Build AI agents in under 20 lines with Microsoft's open-source Agent Framework

Microsoft's open-source Agent Framework debuts in preview, unifying Semantic Kernel and AutoGen. Build AI agents quickly with MCP, A2A, Python/.NET, and production tooling.

Categorized in: AI News IT and Development
Published on: Oct 03, 2025
Build AI agents in under 20 lines with Microsoft's open-source Agent Framework

Microsoft announces preview of open-source Agent Framework for building AI agents

Microsoft introduced the Microsoft Agent Framework in preview, an open-source SDK that streamlines how developers build and ship AI agents. It unifies two previously separate efforts-Semantic Kernel for enterprise foundations and AutoGen for multi-agent research-into a single, production-focused toolkit.

The goal is simple: remove the tradeoff between experimentation and stability. Microsoft showcased working agents in under twenty lines of code, putting agent development within reach for teams without deep AI specialization.

Core pillars

  • Open standards & interoperability - Supports Model Context Protocol (MCP), Agent-to-Agent (A2A) communication, and OpenAPI-driven integrations for portability across runtimes. Learn more about MCP here.
  • Pipeline for research - Brings proven AutoGen patterns like group chat, debate, and reflection into a framework with enterprise-grade reliability.
  • Extensible by design - Modular connectors for Azure AI Foundry, Microsoft Graph, SharePoint, Elastic, Redis, and more. Declarative agent configs via YAML/JSON enable version control and repeatable workflows.
  • Ready for production - Built-in OpenTelemetry, Azure Monitor integration, Entra ID auth, and CI/CD hooks for GitHub Actions and Azure DevOps.
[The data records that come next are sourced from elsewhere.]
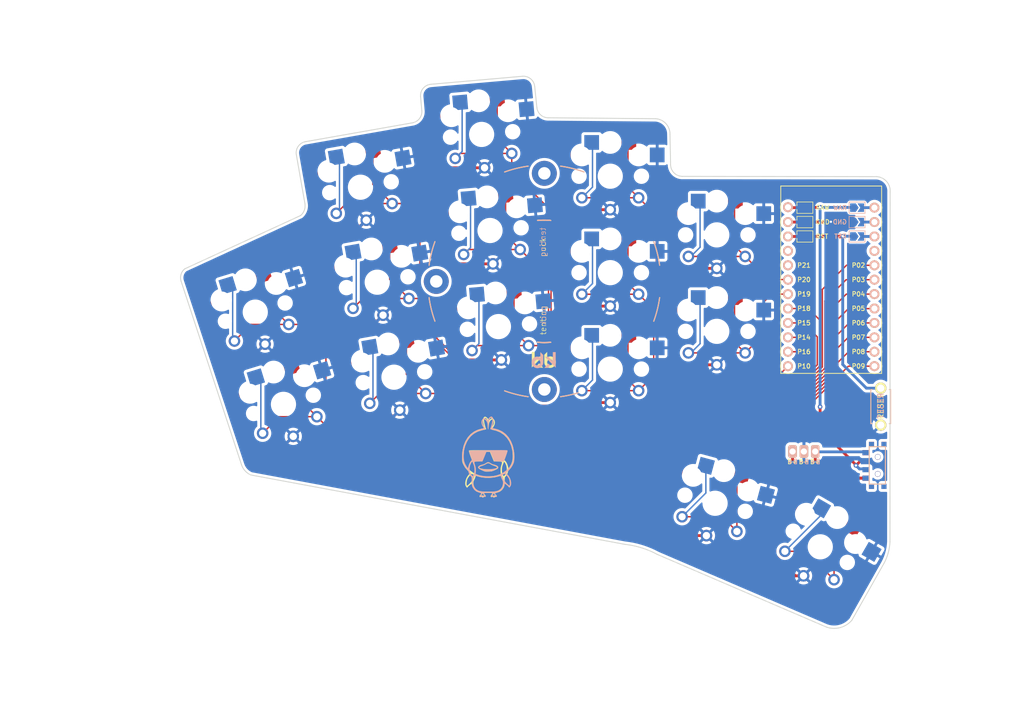
<source format=kicad_pcb>
(kicad_pcb (version 20211014) (generator pcbnew)

  (general
    (thickness 1.6)
  )

  (paper "A3")
  (title_block
    (title "board")
    (rev "v1.0.0")
    (company "Unknown")
  )

  (layers
    (0 "F.Cu" signal)
    (31 "B.Cu" signal)
    (32 "B.Adhes" user "B.Adhesive")
    (33 "F.Adhes" user "F.Adhesive")
    (34 "B.Paste" user)
    (35 "F.Paste" user)
    (36 "B.SilkS" user "B.Silkscreen")
    (37 "F.SilkS" user "F.Silkscreen")
    (38 "B.Mask" user)
    (39 "F.Mask" user)
    (40 "Dwgs.User" user "User.Drawings")
    (41 "Cmts.User" user "User.Comments")
    (42 "Eco1.User" user "User.Eco1")
    (43 "Eco2.User" user "User.Eco2")
    (44 "Edge.Cuts" user)
    (45 "Margin" user)
    (46 "B.CrtYd" user "B.Courtyard")
    (47 "F.CrtYd" user "F.Courtyard")
    (48 "B.Fab" user)
    (49 "F.Fab" user)
  )

  (setup
    (pad_to_mask_clearance 0.05)
    (grid_origin 158.986608 -56.850077)
    (pcbplotparams
      (layerselection 0x003ffff_ffffffff)
      (disableapertmacros false)
      (usegerberextensions true)
      (usegerberattributes true)
      (usegerberadvancedattributes true)
      (creategerberjobfile true)
      (svguseinch false)
      (svgprecision 6)
      (excludeedgelayer true)
      (plotframeref false)
      (viasonmask false)
      (mode 1)
      (useauxorigin false)
      (hpglpennumber 1)
      (hpglpenspeed 20)
      (hpglpendiameter 15.000000)
      (dxfpolygonmode true)
      (dxfimperialunits true)
      (dxfusepcbnewfont true)
      (psnegative false)
      (psa4output false)
      (plotreference true)
      (plotvalue true)
      (plotinvisibletext false)
      (sketchpadsonfab false)
      (subtractmaskfromsilk true)
      (outputformat 1)
      (mirror false)
      (drillshape 0)
      (scaleselection 1)
      (outputdirectory "gerber")
    )
  )

  (net 0 "")
  (net 1 "P6")
  (net 2 "GND")
  (net 3 "P5")
  (net 4 "P4")
  (net 5 "P3")
  (net 6 "P2")
  (net 7 "P18")
  (net 8 "P15")
  (net 9 "P14")
  (net 10 "P16")
  (net 11 "P10")
  (net 12 "P19")
  (net 13 "P20")
  (net 14 "P21")
  (net 15 "P7")
  (net 16 "P8")
  (net 17 "P9")
  (net 18 "RAW")
  (net 19 "RST")
  (net 20 "Braw")

  (footprint "E73:SPDT_C128955" (layer "F.Cu") (at 162.560225 -55.708029 -90))

  (footprint "lib:bat" (layer "F.Cu") (at 149.545396 -58.163682))

  (footprint "kbd:ResetSW" (layer "F.Cu") (at 163.088472 -66.070035 90))

  (footprint "PG1350" (layer "F.Cu") (at 71.38711 -104.745067 10))

  (footprint "PG1350" (layer "F.Cu") (at 152.428645 -41.360213 150))

  (footprint "PG1350" (layer "F.Cu") (at 94.221643 -97.114167 5))

  (footprint "PG1350" (layer "F.Cu") (at 115.411087 -89.686017))

  (footprint "PG1350" (layer "F.Cu") (at 77.291148 -71.261603 -170))

  (footprint "PG1350" (layer "F.Cu") (at 95.703291 -80.178857 -175))

  (footprint "PG1350" (layer "F.Cu") (at 115.411087 -72.686017 180))

  (footprint "PG1350" (layer "F.Cu") (at 134.192 -79.3425 180))

  (footprint "PG1350" (layer "F.Cu") (at 134.192 -96.3425))

  (footprint "LOGO" (layer "F.Cu") (at 93.819755 -55.859733))

  (footprint "PG1350" (layer "F.Cu") (at 152.428645 -41.360213 -30))

  (footprint "PG1350" (layer "F.Cu") (at 77.291148 -71.261603 10))

  (footprint "E73:SPDT_C128955" (layer "F.Cu") (at 162.560225 -55.708029 -90))

  (footprint "PG1350" (layer "F.Cu") (at 52.842259 -82.729963 17))

  (footprint "PG1350" (layer "F.Cu") (at 134.192 -79.3425))

  (footprint "PG1350" (layer "F.Cu") (at 74.339129 -88.003335 10))

  (footprint "PG1350" (layer "F.Cu") (at 94.221643 -97.114167 -175))

  (footprint "PG1350" (layer "F.Cu") (at 134.192 -96.3425 180))

  (footprint "PG1350" (layer "F.Cu") (at 95.703291 -80.178857 5))

  (footprint "PG1350" (layer "F.Cu") (at 115.411087 -106.686017 180))

  (footprint "PG1350" (layer "F.Cu") (at 92.739996 -114.049477 5))

  (footprint "PG1350" (layer "F.Cu") (at 57.812578 -66.472782 -163))

  (footprint "PG1350" (layer "F.Cu") (at 74.339129 -88.003335 -170))

  (footprint "PG1350" (layer "F.Cu") (at 115.411087 -89.686017 180))

  (footprint "PG1350" (layer "F.Cu") (at 133.891046 -49.038738 -15))

  (footprint "ProMicro" (layer "F.Cu") (at 154.357213 -87.172542 -90))

  (footprint "PG1350" (layer "F.Cu") (at 57.812578 -66.472782 17))

  (footprint "PG1350" (layer "F.Cu") (at 133.891046 -49.038738 165))

  (footprint "Alaa:Tenting_Puck_3_Holes" (layer "F.Cu") (at 103.79722 -88.141427))

  (footprint "PG1350" (layer "F.Cu") (at 71.38711 -104.745067 -170))

  (footprint "PG1350" (layer "F.Cu") (at 115.411087 -106.686017))

  (footprint "PG1350" (layer "F.Cu") (at 52.842259 -82.729963 -163))

  (footprint "PG1350" (layer "F.Cu") (at 115.411087 -72.686017))

  (footprint "PG1350" (layer "F.Cu") (at 92.739996 -114.049477 -175))

  (footprint "LOGO" (layer "B.Cu") (at 93.98 -55.88 180))

  (gr_arc (start 99.933789 -124.30301) (mid 101.393689 -123.842724) (end 102.10049 -122.484931) (layer "Edge.Cuts") (width 0.15) (tstamp 09684b6c-5d15-4020-b96b-0b388e8ee3ea))
  (gr_line (start 104.470899 -116.98947) (end 123.405311 -116.824102) (layer "Edge.Cuts") (width 0.15) (tstamp 10e5ae6d-e43e-4ff8-abc5-fd9df16782da))
  (gr_arc (start 81.977357 -120.724386) (mid 82.43765 -122.184278) (end 83.795435 -122.891086) (layer "Edge.Cuts") (width 0.15) (tstamp 557d128f-cf69-4c70-9959-d139ac95c63c))
  (gr_arc (start 162.372397 -106.613531) (mid 164.125357 -105.756339) (end 164.753669 -103.908943) (layer "Edge.Cuts") (width 0.15) (tstamp 5ecea6c7-cbcd-4340-9db8-55b54a886e1e))
  (gr_arc (start 128.078513 -106.660574) (mid 126.659945 -107.269539) (end 126.049564 -108.687498) (layer "Edge.Cuts") (width 0.15) (tstamp 64bbd1a8-b20b-4d12-891d-7b53b4a0334a))
  (gr_line (start 102.10049 -122.484931) (end 102.478509 -118.81516) (layer "Edge.Cuts") (width 0.15) (tstamp 713e4d09-6cf1-49fc-bf2e-c643eb7890b8))
  (gr_line (start 158.002032 -28.418788) (end 163.680206 -38.476609) (layer "Edge.Cuts") (width 0.15) (tstamp 7b2f6028-5234-4df8-8d41-bf003f728f58))
  (gr_arc (start 82.194402 -118.243556) (mid 81.788732 -116.851711) (end 80.549308 -116.099629) (layer "Edge.Cuts") (width 0.15) (tstamp 7bd09790-9a37-4331-94a2-940c4fb9585b))
  (gr_arc (start 164.719636 -42.263105) (mid 164.412462 -40.311512) (end 163.680206 -38.476609) (layer "Edge.Cuts") (width 0.15) (tstamp 824a1256-25d4-4c20-968f-40a07210c698))
  (gr_arc (start 60.082137 -110.459861) (mid 60.413443 -111.954313) (end 61.704455 -112.776773) (layer "Edge.Cuts") (width 0.15) (tstamp 83226cf4-4bcb-4755-8744-16fd92f3a724))
  (gr_arc (start 158.002032 -28.418788) (mid 155.946308 -27.125559) (end 153.519202 -27.212704) (layer "Edge.Cuts") (width 0.15) (tstamp 88b7d164-35a2-420d-9da6-a56db04f962b))
  (gr_arc (start 39.776757 -88.145745) (mid 39.750553 -89.355472) (end 40.419583 -90.3637) (layer "Edge.Cuts") (width 0.15) (tstamp 89d9af53-e698-40c4-8ab2-a44fdf0a4c6c))
  (gr_arc (start 123.405311 -116.824102) (mid 125.240104 -115.94055) (end 125.945311 -114.030102) (layer "Edge.Cuts") (width 0.15) (tstamp 8b129856-cc2d-4792-b90f-5af9599716ce))
  (gr_arc (start 52.097041 -54.013035) (mid 51.055311 -54.744663) (end 50.412171 -55.843231) (layer "Edge.Cuts") (width 0.15) (tstamp 8f0c1305-7bd7-41b0-a77d-0a9232a17e2e))
  (gr_line (start 39.776757 -88.145745) (end 50.412171 -55.843231) (layer "Edge.Cuts") (width 0.15) (tstamp 92ff4797-ba89-46c8-b3a8-8260d960e660))
  (gr_line (start 126.049564 -108.687498) (end 125.945311 -114.030102) (layer "Edge.Cuts") (width 0.15) (tstamp a9fdce30-e0b1-49dc-914c-0573fb33fbc7))
  (gr_line (start 60.082136 -110.459861) (end 61.5918 -101.858717) (layer "Edge.Cuts") (width 0.15) (tstamp b2cac11a-5f3b-43d7-88e5-8d0241ac6453))
  (gr_line (start 118.029108 -41.786742) (end 52.097041 -54.013035) (layer "Edge.Cuts") (width 0.15) (tstamp c9ab240f-b898-4113-9b58-995237cd751a))
  (gr_arc (start 104.470899 -116.98947) (mid 103.119737 -117.514937) (end 102.478509 -118.81516) (layer "Edge.Cuts") (width 0.15) (tstamp cf6465a5-cdc8-43ab-af6a-066f3abc4788))
  (gr_arc (start 118.029108 -41.786742) (mid 120.953275 -41.174834) (end 123.708003 -40.018696) (layer "Edge.Cuts") (width 0.15) (tstamp d0b8883f-56d3-436a-a178-a658388f963b))
  (gr_arc (start 61.5918 -101.858717) (mid 61.492811 -100.716664) (end 60.852399 -99.765897) (layer "Edge.Cuts") (width 0.15) (tstamp d0c5561a-ecf5-4fb9-9963-743c221a8335))
  (gr_line (start 164.719636 -42.263105) (end 164.753669 -103.908943) (layer "Edge.Cuts") (width 0.15) (tstamp d2f72b7f-67e2-4cf3-9de6-340a26ecf95b))
  (gr_line (start 83.795435 -122.891086) (end 99.933789 -124.303009) (layer "Edge.Cuts") (width 0.15) (tstamp d7329050-0c4f-4d4d-b156-c34af61257ff))
  (gr_line (start 40.419583 -90.3637) (end 60.852399 -99.765897) (layer "Edge.Cuts") (width 0.15) (tstamp d9c1c6f8-c198-49f9-bff0-eab2393a0053))
  (gr_line (start 82.194401 -118.243556) (end 81.977357 -120.724385) (layer "Edge.Cuts") (width 0.15) (tstamp dad24ddf-e25d-4aa8-b795-2adc252edc45))
  (gr_line (start 162.372397 -106.613531) (end 128.078513 -106.660574) (layer "Edge.Cuts") (width 0.15) (tstamp e595c6c4-f51e-40bc-a76d-c0a08bbd62be))
  (gr_line (start 153.519202 -27.212704) (end 123.708003 -40.018696) (layer "Edge.Cuts") (width 0.15) (tstamp e89e5b16-554a-4d97-8f95-fc89c9b40d74))
  (gr_line (start 61.704455 -112.776773) (end 80.549308 -116.099629) (layer "Edge.Cuts") (width 0.15) (tstamp ec15bc3b-566a-44e3-a715-82c18713a059))

  (segment (start 157.527339 -80.822542) (end 154.628374 -77.923577) (width 0.25) (layer "F.Cu") (net 1) (tstamp 06ef2342-01c2-4d54-b8dd-75d1388661bc))
  (segment (start 58.734795 -80.557863) (end 52.095465 -80.557863) (width 0.25) (layer "F.Cu") (net 1) (tstamp 0b8ceece-c05d-4f0e-b938-e90c8b58ba81))
  (segment (start 54.234545 -89.377494) (end 54.234545 -85.058113) (width 0.25) (layer "F.Cu") (net 1) (tstamp 0e0f2da0-e61d-4dc5-bcff-5743a2af4d46))
  (segment (start 52.095465 -80.557863) (end 49.171748 -77.634146) (width 0.25) (layer "F.Cu") (net 1) (tstamp 15726e40-44c3-4dfd-b1e6-c5949c00a75b))
  (segment (start 94.028116 -72.037521) (end 89.562066 -72.037521) (width 0.25) (layer "F.Cu") (net 1) (tstamp 18c8a5a1-4984-462b-9489-40dde730ae8b))
  (segment (start 54.234545 -85.058113) (end 58.734795 -80.557863) (width 0.25) (layer "F.Cu") (net 1) (tstamp 1c88bb54-d17f-4ae7-94df-1e365f367fbd))
  (segment (start 154.628374 -72.346106) (end 149.562665 -67.280397) (width 0.25) (layer "F.Cu") (net 1) (tstamp 30ecde3e-f144-4050-a965-6f242ac0525b))
  (segment (start 65.297412 -69.322588) (end 65.297412 -78.74) (width 0.25) (layer "F.Cu") (net 1) (tstamp 52438974-9e13-4dc9-8787-39d7a4c3b2bd))
  (segment (start 149.562665 -67.280397) (end 126.862431 -67.280397) (width 0.25) (layer "F.Cu") (net 1) (tstamp 809c1062-3c71-419b-9bb3-3ed1991d107f))
  (segment (start 161.977213 -80.822542) (end 157.527339 -80.822542) (width 0.25) (layer "F.Cu") (net 1) (tstamp 80cab1b4-db0d-4ed6-8575-422bf20082de))
  (segment (start 126.862431 -67.280397) (end 126.311018 -66.728983) (width 0.25) (layer "F.Cu") (net 1) (tstamp 850d4960-581b-4e4b-b055-3b17e8a8818c))
  (segment (start 121.686138 -62.104105) (end 109.813673 -62.104105) (width 0.25) (layer "F.Cu") (net 1) (tstamp 89401f71-ca61-436f-8c9f-fdbb43de502c))
  (segment (start 109.813673 -62.104105) (end 106.982862 -64.934916) (width 0.25) (layer "F.Cu") (net 1) (tstamp 90ba0c67-d80d-40ff-b49a-ec16195b1880))
  (segment (start 71.12 -63.5) (end 65.297412 -69.322588) (width 0.25) (layer "F.Cu") (net 1) (tstamp 96d385f2-9a18-4dea-be1d-50fc62e3cd43))
  (segment (start 63.479549 -80.557863) (end 58.734795 -80.557863) (width 0.25) (layer "F.Cu") (net 1) (tstamp ae7c9963-610a-4382-953f-6576a4498bed))
  (segment (start 126.311018 -66.728983) (end 121.686138 -62.104105) (width 0.25) (layer "F.Cu") (net 1) (tstamp b85d12c5-5137-4351-87fd-e4be269b63dd))
  (segment (start 89.562066 -72.037521) (end 81.024544 -63.5) (width 0.25) (layer "F.Cu") (net 1) (tstamp c3792633-ffda-4105-8688-127780e3de97))
  (segment (start 154.628374 -77.923577) (end 154.628374 -72.346106) (width 0.25) (layer "F.Cu") (net 1) (tstamp c922fe79-91b9-4a5f-90f2-65c3e3608d57))
  (segment (start 81.024544 -63.5) (end 71.12 -63.5) (width 0.25) (layer "F.Cu") (net 1) (tstamp cc0760f9-c326-4b1c-9454-83334523edd0))
  (segment (start 101.130724 -64.934916) (end 94.028116 -72.037521) (width 0.25) (layer "F.Cu") (net 1) (tstamp cde6e41a-e249-4955-aec5-b9bc394a0c63))
  (segment (start 65.297412 -78.74) (end 63.479549 -80.557863) (width 0.25) (layer "F.Cu") (net 1) (tstamp de647f4f-5ab1-4abf-8f0e-250fe82d5b3f))
  (segment (start 106.982862 -64.934916) (end 101.130724 -64.934916) (width 0.25) (layer "F.Cu") (net 1) (tstamp ecc6e872-ebc7-497d-9aa3-88ccaa12a2c9))
  (segment (start 47.655954 -88.184596) (end 48.856953 -86.983597) (width 0.25) (layer "B.Cu") (net 1) (tstamp 58384b45-46e8-4700-a9e2-ec2006ff86bc))
  (segment (start 48.856953 -86.983597) (end 48.856953 -78.356283) (width 0.25) (layer "B.Cu") (net 1) (tstamp a9abde18-ebc3-4002-b722-2bc86dd4a3d7))
  (segment (start 108.15356 -75.418544) (end 107.136087 -76.436017) (width 0.5) (layer "F.Cu") (net 2) (tstamp 018c8c4c-7d14-4b9f-9b9a-6da2d33e50e6))
  (segment (start 63.384822 -105.421809) (end 62.586645 -106.219986) (width 0.5) (layer "F.Cu") (net 2) (tstamp 04ab0156-062e-48a1-88fc-825725f9b687))
  (segment (start 96.21751 -74.301308) (end 89.760656 -74.301308) (width 0.5) (layer "F.Cu") (net 2) (tstamp 05a20c9b-6125-4cf1-82c7-d7d4646411ec))
  (segment (start 134.192 -90.4425) (end 127.825621 -90.4425) (width 0.5) (layer "F.Cu") (net 2) (tstamp 06f57604-3855-432d-a951-4223871101f7))
  (segment (start 63.384822 -100.80225) (end 63.384822 -105.421809) (width 0.5) (layer "F.Cu") (net 2) (tstamp 0a0751a0-c494-4bb5-9dda-7a468731699f))
  (segment (start 128.464518 -73.4425) (end 125.917 -75.990018) (width 0.5) (layer "F.Cu") (net 2) (tstamp 0af853c2-a562-4459-9210-08cd19c96d0a))
  (segment (start 75.363653 -82.192969) (end 74.347654 -81.17697) (width 0.5) (layer "F.Cu") (net 2) (tstamp 0aff091d-2e42-4f2c-ada1-8037170050b6))
  (segment (start 115.411087 -66.786017) (end 109.81576 -66.786017) (width 0.5) (layer "F.Cu") (net 2) (tstamp 0b25e28d-499d-413e-a9a8-ce89a0384fc6))
  (segment (start 125.917 -92.351121) (end 125.917 -100.0925) (width 0.5) (layer "F.Cu") (net 2) (tstamp 0c203d22-07f8-45c4-9b7e-1caf19e6b907))
  (segment (start 108.15356 -68.448217) (end 108.15356 -75.418544) (width 0.5) (layer "F.Cu") (net 2) (tstamp 0cd8fcfa-1aef-4c66-bd9a-56f62f2442e4))
  (segment (start 62.586645 -106.219986) (end 62.586645 -107.001157) (width 0.5) (layer "F.Cu") (net 2) (tstamp 0dd98659-25a9-49f0-b228-14112dd3b6e6))
  (segment (start 66.26837 -97.918702) (end 63.384822 -100.80225) (width 0.5) (layer "F.Cu") (net 2) (tstamp 12b6888b-0c40-455c-a9d4-ef35d7a1e301))
  (segment (start 74.347654 -81.17697) (end 68.485407 -81.17697) (width 0.5) (layer "F.Cu") (net 2) (tstamp 18d45883-8db1-43ca-b5e2-68b1eb9ae1fd))
  (segment (start 71.813295 -64.435238) (end 68.490683 -67.75785) (width 0.5) (layer "F.Cu") (net 2) (tstamp 1ec38e23-3a9f-48cd-aae1-2adae2162de1))
  (segment (start 89.760656 -74.301308) (end 87.132946 -76.929018) (width 0.5) (layer "F.Cu") (net 2) (tstamp 2deca650-5eb3-4331-920a-99b338d62d48))
  (segment (start 125.807135 -53.741241) (end 126.868581 -54.802687) (width 0.5) (layer "F.Cu") (net 2) (tstamp 3372513d-447e-4ed0-a9fb-48a2af9fe4b2))
  (segment (start 109.81576 -66.786017) (end 108.15356 -68.448217) (width 0.5) (layer "F.Cu") (net 2) (tstamp 35b6f243-c83b-4f9d-acd0-0324b3145a4f))
  (segment (start 49.917361 -65.987885) (end 48.802762 -67.102484) (width 0.5) (layer "F.Cu") (net 2) (tstamp 35c0640b-3e75-430e-a033-b3a1fdb688d2))
  (segment (start 144.4244 -39.868068) (end 144.4244 -46.032423) (width 0.5) (layer "F.Cu") (net 2) (tstamp 35ed081c-163b-4979-90e3-f6e508b6c0fd))
  (segment (start 125.807135 -45.471746) (end 125.807135 -53.741241) (width 0.5) (la
... [799963 chars truncated]
</source>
Orchestration patterns that ship

The framework supports multiple coordination styles that started as research in AutoGen and now run with production controls.

  • Sequential - Straight-line task pipelines.
  • Concurrent - Parallelized tasks with shared context.
  • Group chat - Multi-agent collaboration with roles and debate.
  • Handoff - Intelligent escalation between agents or to humans.

Runtime support and quick install

Python and .NET are supported out of the box. Use pip or NuGet to get started quickly.

Python: pip install agent-framework
.NET: dotnet add package Microsoft.Agents.AI

Integrations and operations

Connect to your stack using built-in adapters for Azure AI Foundry, Microsoft Graph, SharePoint, Elastic, and Redis. Define agents declaratively in YAML/JSON and plug in memory backed by the stores you already use.

Operational needs are covered: OpenTelemetry for traces and metrics, Azure Monitor for dashboards and alerts, Entra ID for secure auth, and smooth CI/CD via GitHub Actions or Azure DevOps.

Migrate from Semantic Kernel or AutoGen

Microsoft provides migration guides so teams can keep existing code and extend it with new features. The framework isn't a replacement-it merges prior investments with a cleaner, unified path forward.

Practical ways to use it

  • Knowledge assistant for employees - An agent that answers internal questions by pulling context from Microsoft Graph and SharePoint with access controls via Entra ID.
  • Incident triage - A concurrent workflow where one agent summarizes logs (Elastic/Redis), another proposes fixes, and a third validates steps before creating a ticket.
  • Customer support copilot - Group chat agents that classify, draft responses, and escalate via handoff when needed, with full observability and audit trails.

Getting started checklist

  • Pick your runtime (Python or .NET) and install the SDK.
  • Define your agent in YAML/JSON: goals, tools, memory, and policies.
  • Choose an orchestration pattern (sequential, concurrent, group chat, handoff).
  • Wire up connectors (Azure AI Foundry, Graph, SharePoint, Elastic, Redis).
  • Enable OpenTelemetry and route data to Azure Monitor.
  • Secure with Entra ID and set up CI/CD (GitHub Actions or Azure DevOps).
  • Ship a minimal agent first, then iterate with tests and telemetry.

Availability

The framework is available now in preview via GitHub and package managers for Python and .NET. A 30-minute introduction video is also available from the Microsoft team.